With witchcraft of his wit, with traitorous gifts,–

O wicked wit, and gifts that have the power

So to seduce!–won to his shameful lust

The will of my most seeming-virtuous queen

-(I.V.42-5)

In the course of insisting her involvement with an adulterous relationship with Claudius during the time when her first husband was still alive, it could be noticed how she could also be accused of murdering her own husband or at least being an accessory to it. Being involved with Claudius gives her all the motive she needs to desire for her husband’s death. However, it could be realized that in act one, scene four, she was surprised of the accusation that was being placed upon her head when the investigation over her husband’s death has been commenced. This could be proven when she said:

What have I done, that thou darest wag thy tongue

In noise so rude against me?- Act 3 Scene 4

Later on she adds:

O Hamlet, speak no more:

Thou turn’st mine eyes into my very soul;

And there I see such black and grained spots

As will not leave their tinct.- Act 3 Scene 4

 Relatively, another question then arises, could it be that she was seemingly surprised with an essential sense of sincerity, or could it be that she was merely pretending to not know of what happened to make sure that her transgressions over the matter would be perfectly covered? Hamlet further points this out as he said:

O, speak to me no more;

These words, like daggers, enter in mine ears;

No more, sweet Hamlet!- Act 3 Scene 4

 These queries entail to manage how the readers would see the real worth and character of the woman who seems to have either manipulated the whole situation or in some point could appear to be a mere victim of the matter.

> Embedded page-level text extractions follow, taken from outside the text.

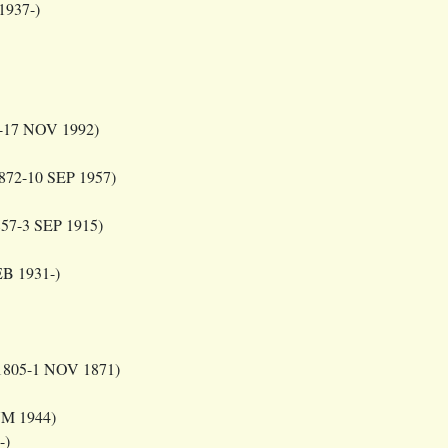
1937-)
-17 NOV 1992)
872-10 SEP 1957)
57-3 SEP 1915)
B 1931-)
1805-1 NOV 1871)
UM 1944)
-)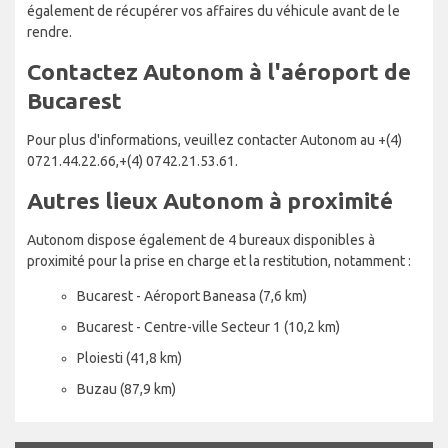
également de récupérer vos affaires du véhicule avant de le
rendre.
Contactez Autonom à l'aéroport de
Bucarest
Pour plus d'informations, veuillez contacter Autonom au +(4)
0721.44.22.66,+(4) 0742.21.53.61.
Autres lieux Autonom à proximité
Autonom dispose également de 4 bureaux disponibles à
proximité pour la prise en charge et la restitution, notamment :
Bucarest - Aéroport Baneasa (7,6 km)
Bucarest - Centre-ville Secteur 1 (10,2 km)
Ploiesti (41,8 km)
Buzau (87,9 km)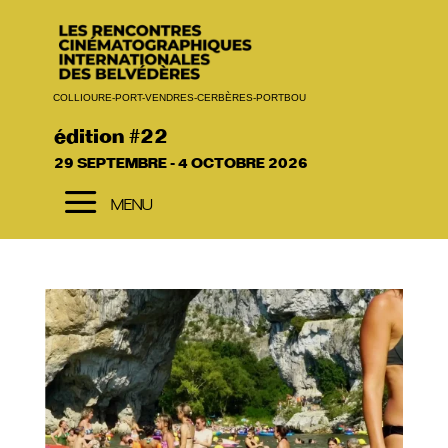
COLLIOURE-PORT-VENDRES-CERBÈRES-PORTBOU
édition #22
29 SEPTEMBRE - 4 OCTOBRE 2026
a
MENU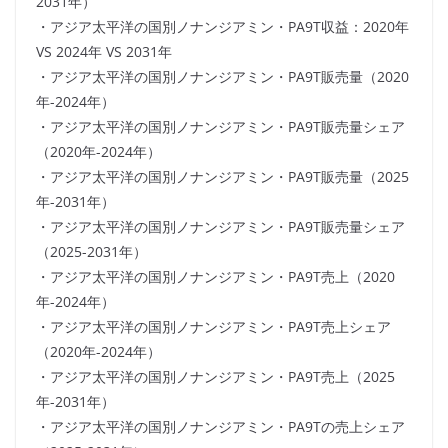
2031年）
・アジア太平洋の国別ノナンジアミン・PA9T収益：2020年
VS 2024年 VS 2031年
・アジア太平洋の国別ノナンジアミン・PA9T販売量（2020
年-2024年）
・アジア太平洋の国別ノナンジアミン・PA9T販売量シェア
（2020年-2024年）
・アジア太平洋の国別ノナンジアミン・PA9T販売量（2025
年-2031年）
・アジア太平洋の国別ノナンジアミン・PA9T販売量シェア
（2025-2031年）
・アジア太平洋の国別ノナンジアミン・PA9T売上（2020
年-2024年）
・アジア太平洋の国別ノナンジアミン・PA9T売上シェア
（2020年-2024年）
・アジア太平洋の国別ノナンジアミン・PA9T売上（2025
年-2031年）
・アジア太平洋の国別ノナンジアミン・PA9Tの売上シェア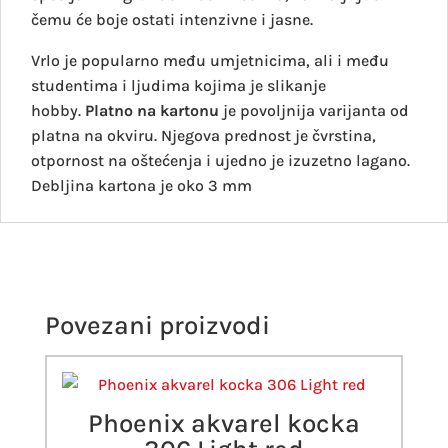
čemu će boje ostati intenzivne i jasne.
Vrlo je popularno među umjetnicima, ali i među
studentima i ljudima kojima je slikanje
hobby.
Platno na kartonu
je povoljnija varijanta od
platna na okviru. Njegova prednost je čvrstina,
otpornost na oštećenja i ujedno je izuzetno lagano.
Debljina kartona je oko 3 mm
Povezani proizvodi
Phoenix akvarel kocka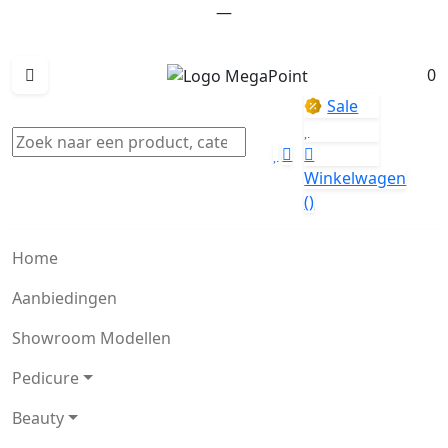
—
0
Sale
Winkelwagen
()
Home
Aanbiedingen
Showroom Modellen
Pedicure
Beauty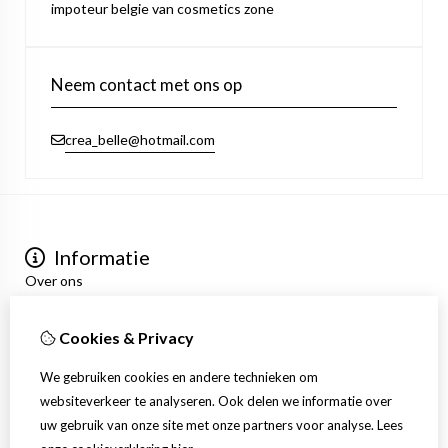
impoteur belgie van cosmetics zone
Neem contact met ons op
crea_belle@hotmail.com
Informatie
Over ons
Privacyverklaring
Algemene voorwaarden
Cookies & Privacy
Mijn account
Inloggen
We gebruiken cookies en andere technieken om
Bestelhistorie
websiteverkeer te analyseren. Ook delen we informatie over
Verlanglijst
uw gebruik van onze site met onze partners voor analyse.
Lees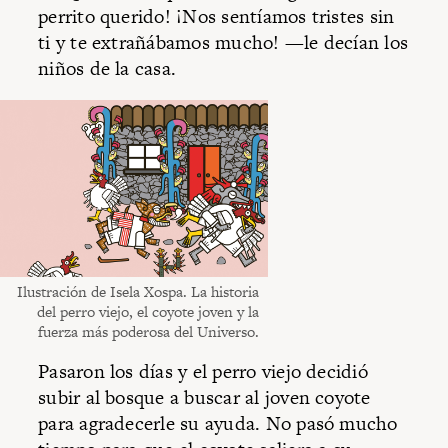
perrito querido! ¡Nos sentíamos tristes sin
ti y te extrañábamos mucho! —le decían los
niños de la casa.
Ilustración de Isela Xospa. La historia
del perro viejo, el coyote joven y la
fuerza más poderosa del Universo.
Pasaron los días y el perro viejo decidió
subir al bosque a buscar al joven coyote
para agradecerle su ayuda. No pasó mucho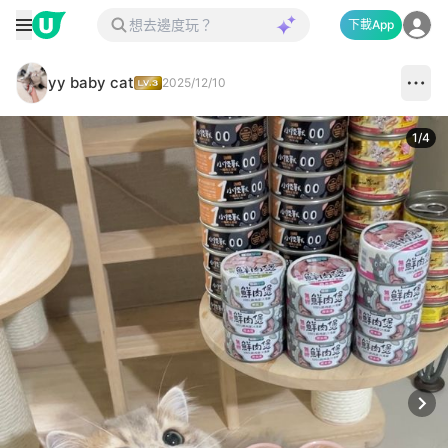
下載App
yy baby cat
2025/12/10
1
/
4
Next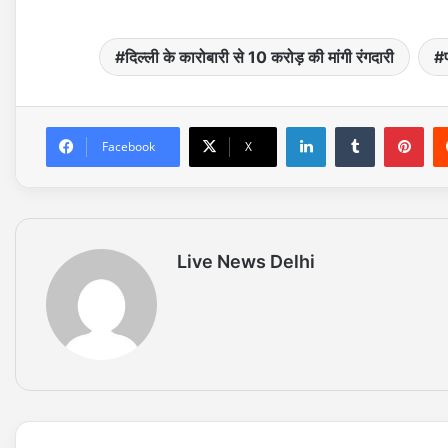
दिल्ली के कारोबारी से 10 करोड़ की मांगी रंगदारी
LinkedIn
Tumblr
Pinterest
Facebook
X
Live News Delhi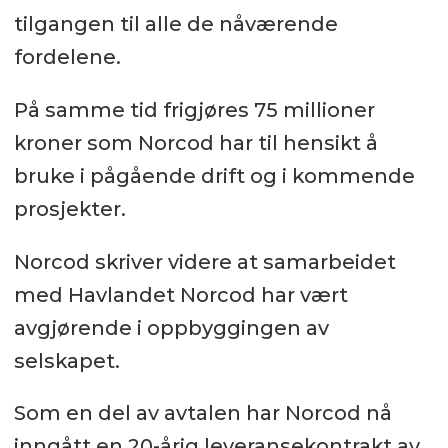
tilgangen til alle de nåværende
fordelene.
På samme tid frigjøres 75 millioner
kroner som Norcod har til hensikt å
bruke i pågående drift og i kommende
prosjekter.
Norcod skriver videre at samarbeidet
med Havlandet Norcod har vært
avgjørende i oppbyggingen av
selskapet.
Som en del av avtalen har Norcod nå
inngått en 20-årig leveransekontrakt av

In the end of the novel, Gertrude was shown to have drunken a poisoned wine. Did she know about the fact that it was poisoned and it was intended for her son to drink? If she did, then this would mean that she did save Hamlet from certain death, but if she did not, then her value would be specifically defined as a victim who accidentally saved a life.

Dramatic Purpose

In examining the role of Gertrude in the play, even though she did not have as much lines as a main character is expected to have in a story, she was represented all throughout the novel noting her value to the whole narrative. Being a woman, her worth is rather placed under the authoritative course of representing the men and their worth to the story. Nevertheless, her characterization and the situations she has been involved in shows how important she is especially in defining how each setting turned out to be connected to the other.

The confusion over the real motive of Gertrude over the decisions she has made as a woman married to a man of valor and authority is intended to play with the minds of the readers and the audience as they try to decipher how she becomes the main player that demands the condition by which situations are turning out in the story. The evolving character of Gertrude from being an obedient wife to becoming an accused adulterer and later on a great mother who sacrificed her own life to save her son’s specifically impose the course of changes that humans tend to acquire when they face different challenges in life.

Basically her characterization and her attitude towards the plots and the arrangements of the story specifically created all the necessary conflicts and situational changes among the other characters in the narrative. Gertrude’s value to the story is more of a binding element that connects the life of Claudius and Hamlet allowing them to cross paths and be in connection with each other.

Conclusion

The symbolism and representations that Gertrude’s character was supposed to implicate alongside the setting and the plot of the story are specifically directed towards the need to make the audience think. This then insists on the fact that the audience need to reflect on themselves and direct their analysis towards the being of Gertrude and how she practically reflects human nature when it comes to dealing with crucial stages of decision making that insists on one’s need to make uncanny resolutions that at some point makes them look like the culprit when they really are the victims. There are instances when sacrifices are made so as to make sure that the ones who are valuable to an individual’s life receive the kind of life they think they deserve.